Changpeng Zhao highlights disparity in justice for corporate misconduct in U.S., sparking debate on accountability
Last week, cryptocurrency mogul Changpeng Zhao, founder of Binance, made headlines in his first public appearance since serving a four-month prison sentence in the U.S. for his company’s violations of anti-money laundering (AML) laws. Addressing attendees at a crypto conference in Dubai, Zhao drew comparisons between the treatment of his company and the recent legal troubles faced by Canada’s Toronto-Dominion (TD) Bank, which has also been embroiled in a money-laundering scandal yet has seen no executives face jail time.
Zhao’s prison sentence followed a hefty US$4.3 billion fine against Binance for failing to implement sufficient AML protocols, marking one of the highest corporate penalties in U.S. history.
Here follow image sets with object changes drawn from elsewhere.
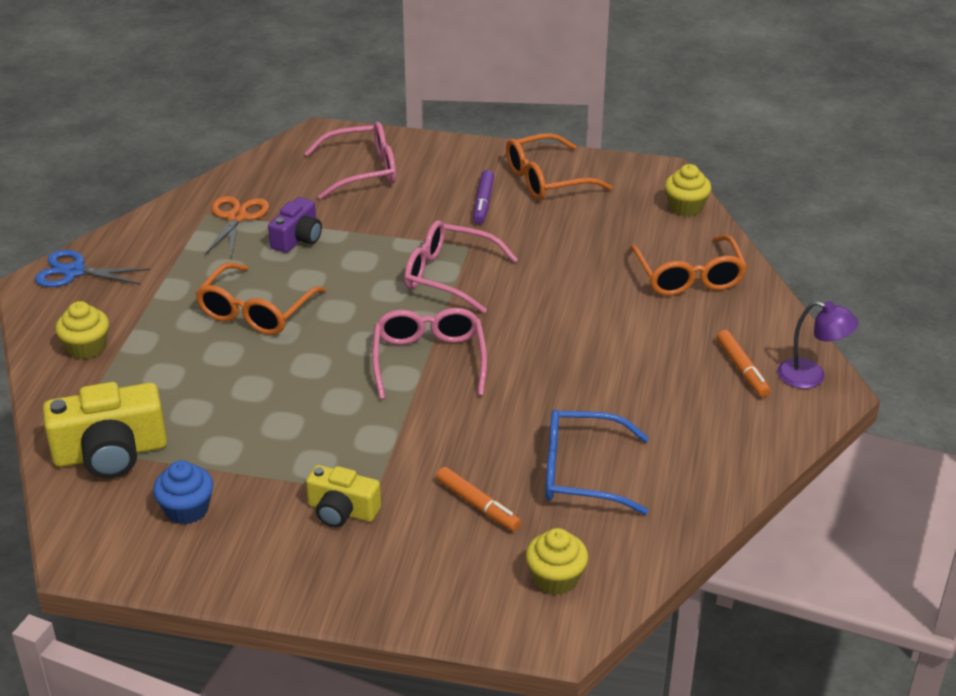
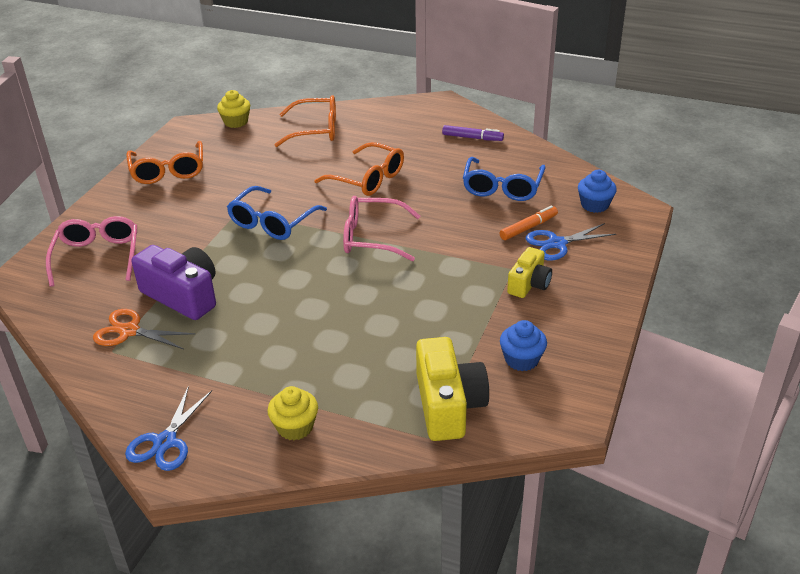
camera: 80 degrees left, 0 degrees up
orange glasses [195,262,326,335] -> orange glasses moved to [314,142,404,196]
purple camera [268,197,322,253] -> purple camera [132,245,216,320], size x1.64
pink glasses [404,220,518,313] -> blue glasses [227,186,327,240]
purple marker [473,170,494,224] -> purple marker moved to [442,125,504,141]
yellow cupcake [526,528,588,595] -> blue cupcake [578,170,617,213]
orange marker [717,330,770,397] -> none
purple lamp [777,301,858,389] -> none
none -> blue scissors [526,223,616,261]

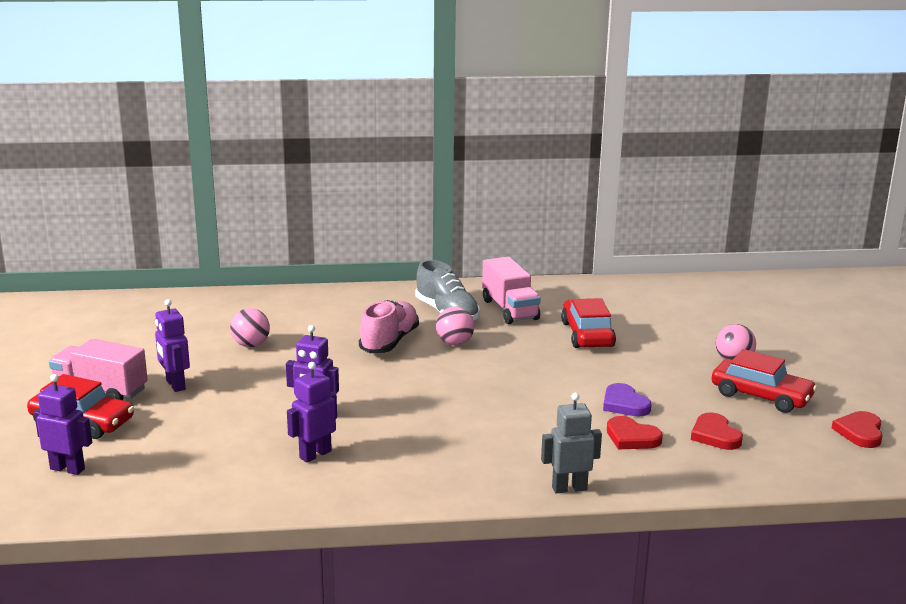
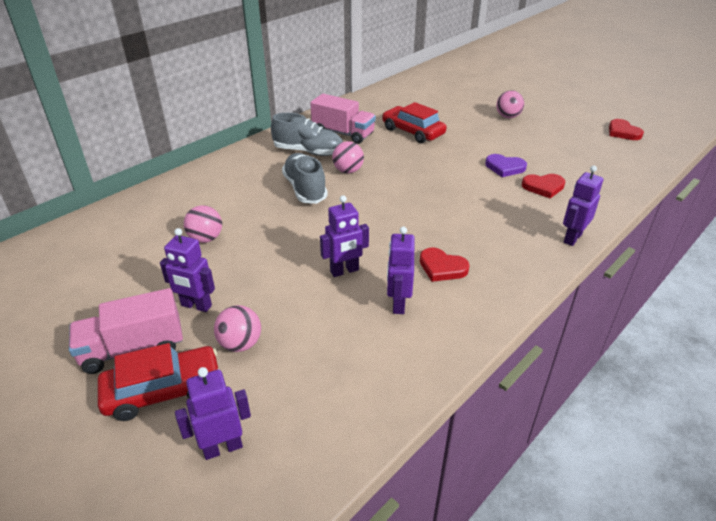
camera: 40 degrees left, 15 degrees up
pink shoe [359,300,419,353] -> grey shoe [282,153,328,204]
grey robot [541,393,602,493] -> purple robot [563,165,603,246]
red heart [691,412,743,450] -> red heart moved to [420,248,470,282]
red car [712,349,817,413] -> none
none -> pink ball [214,305,261,352]

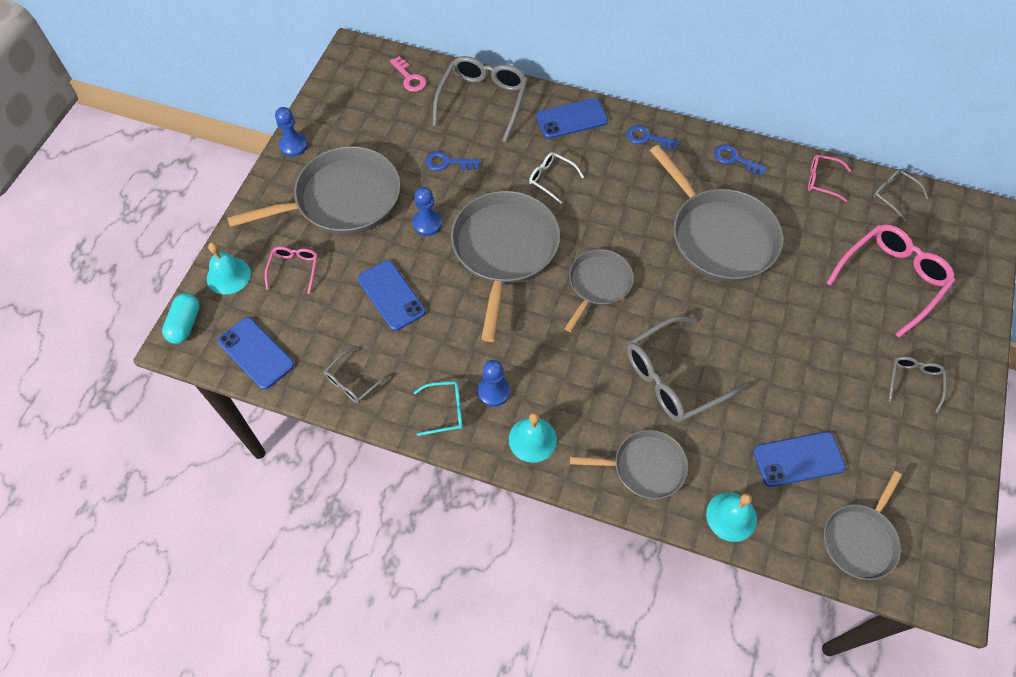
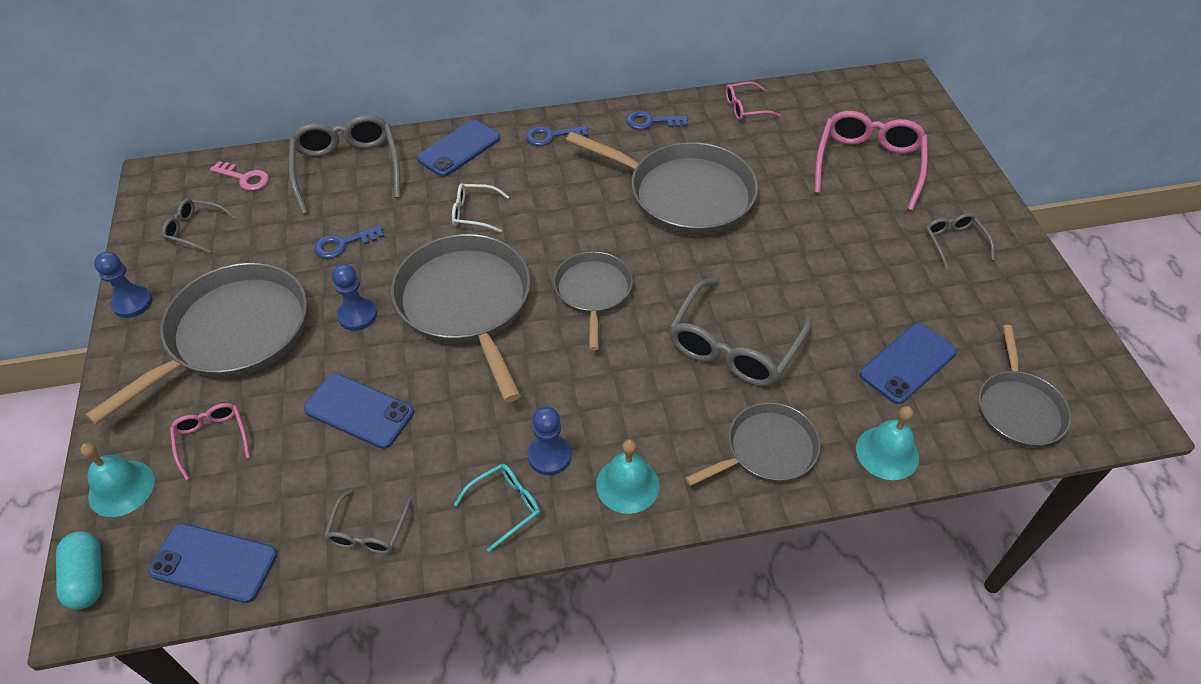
camera: 30 degrees left, 10 degrees down
grey glasses [873,169,929,222] -> grey glasses moved to [162,199,236,253]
While Zhao’s criminal conviction is a rare outcome in corporate malfeasance cases, he contends that Binance’s missteps were no more egregious than those of TD Bank, which recently pled guilty to conspiracy to commit money laundering. Zhao highlighted the perceived discrepancy in a response to questions at the conference: “I can give you a couple of data points for people to benchmark,” he said. “We failed to implement an adequate anti-money-laundering program. … I’m the only one who went to jail for this in U.S. history.”
According to Zhao, despite TD Bank’s recent admissions, not a single executive from the Canadian financial giant has faced personal accountability or even public scrutiny from authorities. “No one was named. Just the company was fined,” Zhao noted, implicitly raising the question: why did he alone face incarceration, while TD executives remain unaffected?
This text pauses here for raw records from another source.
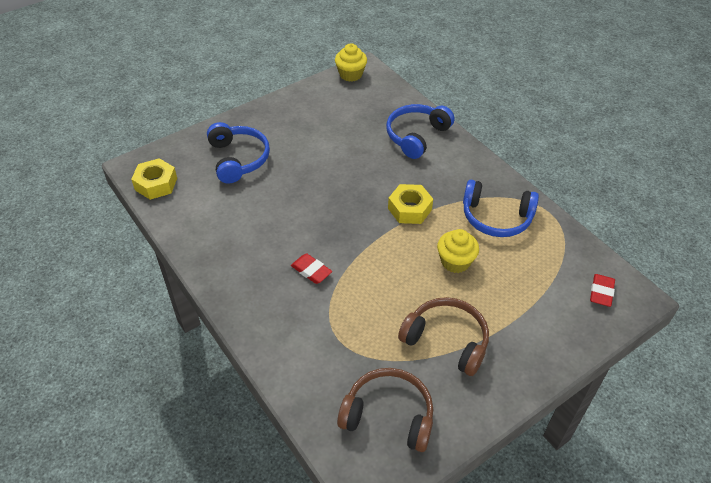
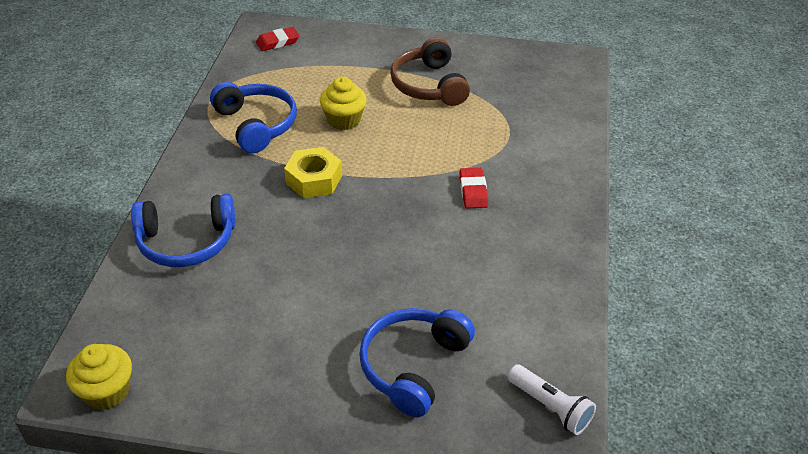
camera: 135 degrees left, 5 degrees down
yellow nut [131,158,177,200] -> white flashlight [508,364,596,435]
brown headphones [337,368,433,452] -> none

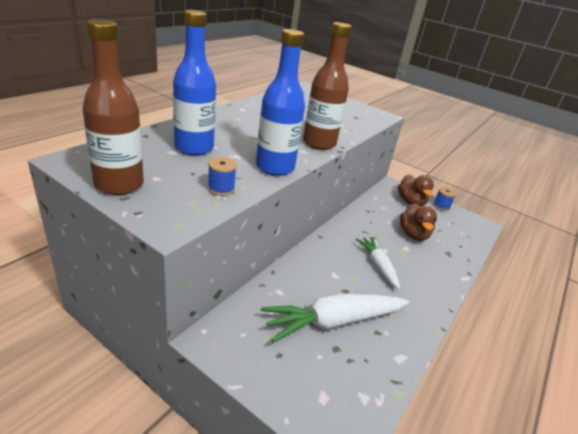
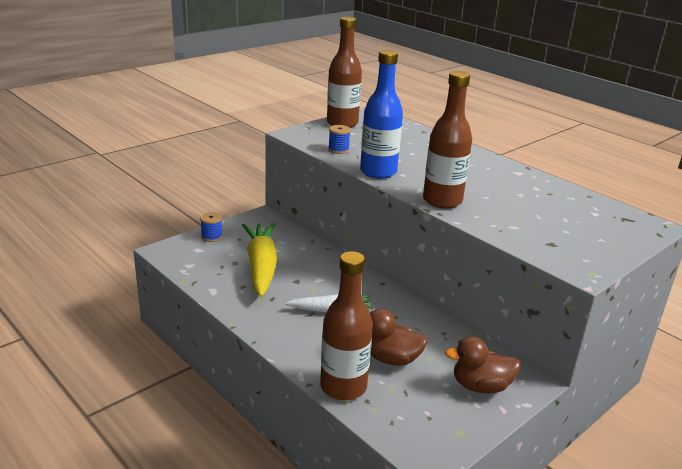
camera: 105 degrees right, 5 degrees down
blue bottle [173,10,216,156] -> none
white carrot [261,293,409,342] -> yellow carrot [242,223,277,297]
blue spool [433,187,456,211] -> blue spool moved to [200,212,223,242]
none -> brown bottle [320,251,373,400]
Zhao’s comments come amid ongoing U.S. Department of Justice (DOJ) investigations into TD Bank. While Attorney-General Merrick Garland has assured the public that investigations are progressing “aggressively,” whether they will result in charges against high-ranking executives remains uncertain. So far, the probe has only implicated two lower-level TD employees, prompting critics to question the scope and efficacy of the accountability efforts.
Massachusetts Senator Elizabeth Warren recently weighed in, penning a letter to the DOJ urging further action. “Until and unless those executives who presided over TD Bank’s institutionalized money laundering are held accountable, banks will continue to factor enforcement fines into the cost of doing business, rather than approaching compliance with our money laundering laws with the seriousness it requires,” she wrote. Known for her calls to reform large financial institutions, Warren argues that systemic issues persist because companies perceive fines as merely the cost of doing business.
For Zhao, this comparison goes beyond self-interest. He cited statements from the DOJ made during both investigations and noted the striking similarities between criticisms of Binance and TD. In one such instance, the DOJ stated that “the company chose profits over compliance with the law – a decision that is now costing … billions of dollars in penalties.” In another instance, a compliance employee reportedly mocked TD Bank’s laxity, saying, “Lol. Easy target.” These statements, according to Zhao, reinforce his argument that systemic misconduct across corporate lines often results in disparate consequences for their leaders.
Zhao and his critics also point to the gravity of offenses that sparked the DOJ’s fines and sanctions. In Binance’s case, funds allegedly reached illicit actors, including terrorist networks, cybercriminals, and traffickers. However, Zhao notes that TD Bank’s AML violations similarly enabled drug traffickers and other criminal entities to launder hundreds of millions. “If we boil down what Binance and TD did,” Zhao argued, “it’s hard to tell the difference.”
In addition to AML breaches, Binance was also charged with violating U.S. sanctions, adding a layer of complexity and severity to its case, whereas TD Bank’s case was limited to drug trafficking-related transactions. Still, Zhao’s supporters argue that a fair system would hold executives across the board to equal standards, regardless of the nature of the illegal transactions.
“I’m not saying any TD executive needs to go to jail like Mr. Zhao,” one observer commented. “But the questions are warranted: was Binance’s outcome too harsh, or was TD Bank’s too lenient?” With public debate now intensifying around these high-profile cases, the DOJ and other regulatory bodies may face mounting pressure to ensure uniformity in the enforcement of AML laws.
As the crypto industry and traditional banking giants alike reckon with the regulatory scrutiny of recent years, Zhao’s case may set a new precedent—or at least, it might encourage closer examination of who is held accountable when compliance failures allow criminal money to flow unchecked.